___ DATA FOR THIS TASK ___
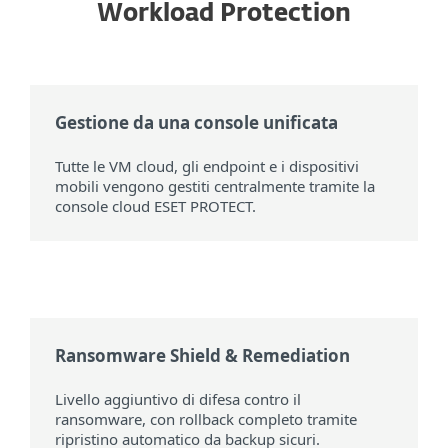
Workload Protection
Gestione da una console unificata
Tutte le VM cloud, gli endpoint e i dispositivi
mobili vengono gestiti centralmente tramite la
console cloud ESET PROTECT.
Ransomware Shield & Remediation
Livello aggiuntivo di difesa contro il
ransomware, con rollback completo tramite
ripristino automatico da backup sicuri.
___
ACTION ITEM
Start to finish, write out the data above exactly, omitting all pictures.

SOLVED PROBLEM
Workload Protection
Gestione da una console unificata
Tutte le VM cloud, gli endpoint e i dispositivi
mobili vengono gestiti centralmente tramite la
console cloud ESET PROTECT.
Ransomware Shield & Remediation
Livello aggiuntivo di difesa contro il
ransomware, con rollback completo tramite
ripristino automatico da backup sicuri.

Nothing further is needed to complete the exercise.